Before reading Williams’ latest collection, you’ll pass through the tripwires of fabulous commentary. “Immaculate artistry [and] one of the most fearless, abyss-embracing literary projects...” says The New York Times. “Four dozen stories by one of the form's greatest practitioners,” says Kirkus. “To read Joy Williams is to be arrested in a state of relentless awe and wonderment,” says Vanity Fair. Wow, such a burden of expectation before we digest the first word. The commentary goes on and on. The race to lather praise on this book appears to be a literary event of its own.
Joy Williams, 72, has been writing stories for decades. The Visiting Privilege is a progression of new and earlier stories. As in some of the best literature, many of her stage players enter broken but working it out, while others pass through to offer speed bumps at best and completely derail the course of events at worse. Meanwhile, Williams’ characters are wanderers of their own thoughts. Abandoned children, forgotten women, and damaged men strive for more, without an articulated goal.

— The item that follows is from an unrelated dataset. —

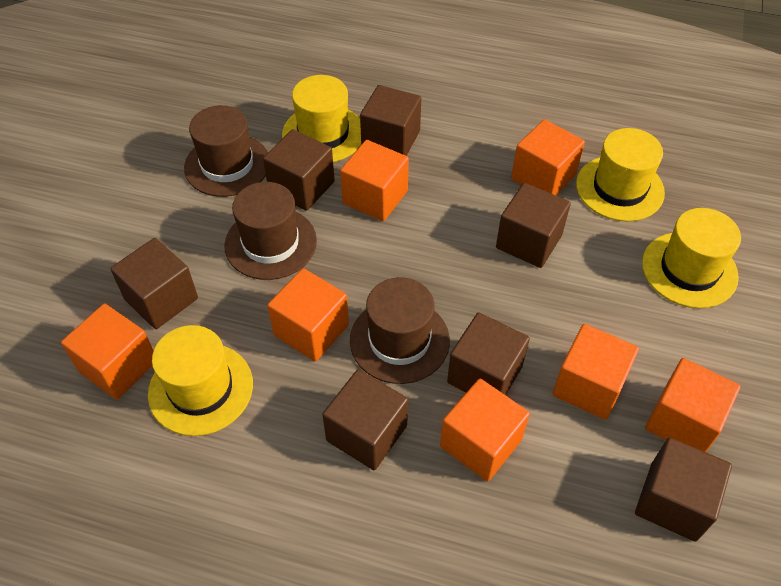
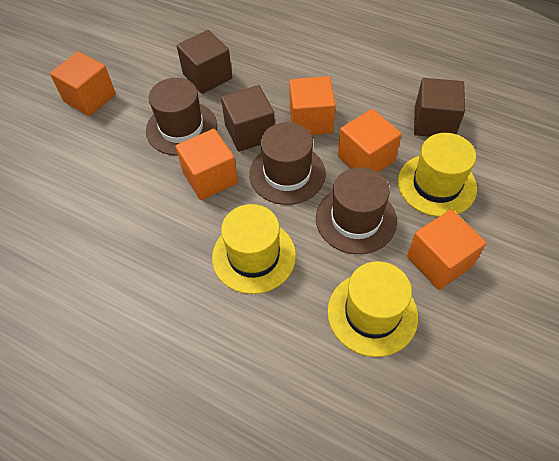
brown cube: 7 -> 3
orange cube: 7 -> 5
yellow hat: 4 -> 3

This road, even in a short piece, can seem endless.
Much of the collection involves the American struggle with processing sadness and troubled circumstance. As a result, the characters are miserable, even if they don’t know it, and most of them don’t. Emotions rise within the mood of each piece, which is perhaps the best weapon in Williams’ arsenal. Active denial isn’t the default course of the soul. Her characters are not conscious of their search for meaning and therefore avoiding the message. Through fluid and irrational thoughts, they fit and turn. They love and disconnect. They miss their marks. Like one character’s description of animals, Williams’ players “are closer to God than we... but they are lost to him.” Often, the only joy appears in the byline of each piece.
Williams’ lines can be clever and funny. It is what passes for brilliance today, and her slice of life pieces are certainly what passes for high literary art now. The verisimilitude and voyeurism of watching her players at work is reward enough. Typically no one’s life or fortune hangs in the balance. The “abyss” is an emotional pit, and we often learn as humans after falling into a cerebral hole that, well, we are still here, that we are still our inescapable selves. We can choose to end it all, and sometimes her characters do.
Tossing the hype aside, these aren’t arcing tales in structure, but a collection of moods and moments with an occasional dark phrase of comedy. The writing is clean and straightforward with an attention to detail that feels exact enough to go unnoticed. In that way, her prose is reminiscent of older more classic writers, even as she embraces the modern sensibility to mine every fraction of feeling. What you’ll get is insight to the unperceptive—the way we discover ourselves before awareness. It is indeed a book to be shelved among your collection and to be slowly savored over time.